### SUPPLIED TEXT
┌──

# Menzerna vs Chemical Guys



## warp_speed (Oct 14, 2010)

I've got an Audi I wanted to do some correction with, it’s a Perl Phantom Black colour that’s never been detailed before, so there is loads of scratch marks, some deep, etc. 

Anyway I bought some Chemical guys polishes 

No 721 for correction,
Rocket Polish for some minor correction
Final Polish for finishing

I spent hours using these with a combination of orange, green and black hex-logic pads with a DA machine and noticed very little in terms of correction. I freaked out when the final polish didn't leave a smooth finish I was hoping for and instead left holograms.

To fix the situation I still had some polish left from my sample kit of Menzerna polishes and used a combination of the final finish and po 106 (super finish) which worked great and a brilliant finish with a orange hex-logic pad and a black hex logic pad.

└──

### AVAILABLE DATA

┌──

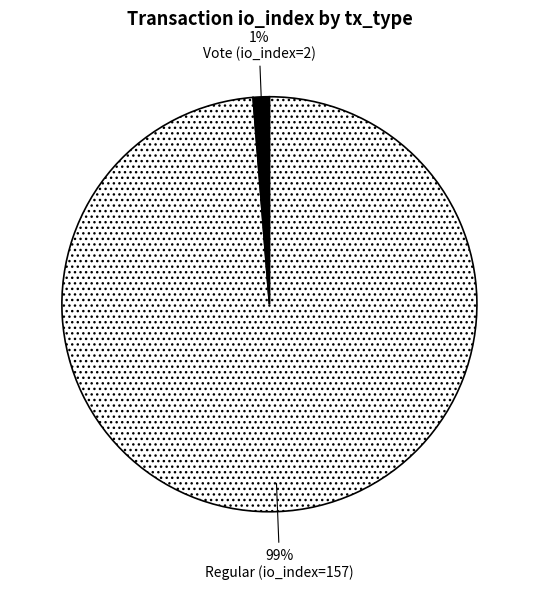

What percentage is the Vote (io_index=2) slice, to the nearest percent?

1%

└──

Reproduce word for word the part of the Menzerna vs Chemical Guys thread from "I've got an" up to and including "hex logic pad.".

### ANSWER BOX
I've got an Audi I wanted to do some correction with, it’s a Perl Phantom Black colour that’s never been detailed before, so there is loads of scratch marks, some deep, etc. 

Anyway I bought some Chemical guys polishes 

No 721 for correction,
Rocket Polish for some minor correction
Final Polish for finishing

I spent hours using these with a combination of orange, green and black hex-logic pads with a DA machine and noticed very little in terms of correction. I freaked out when the final polish didn't leave a smooth finish I was hoping for and instead left holograms.

To fix the situation I still had some polish left from my sample kit of Menzerna polishes and used a combination of the final finish and po 106 (super finish) which worked great and a brilliant finish with a orange hex-logic pad and a black hex logic pad.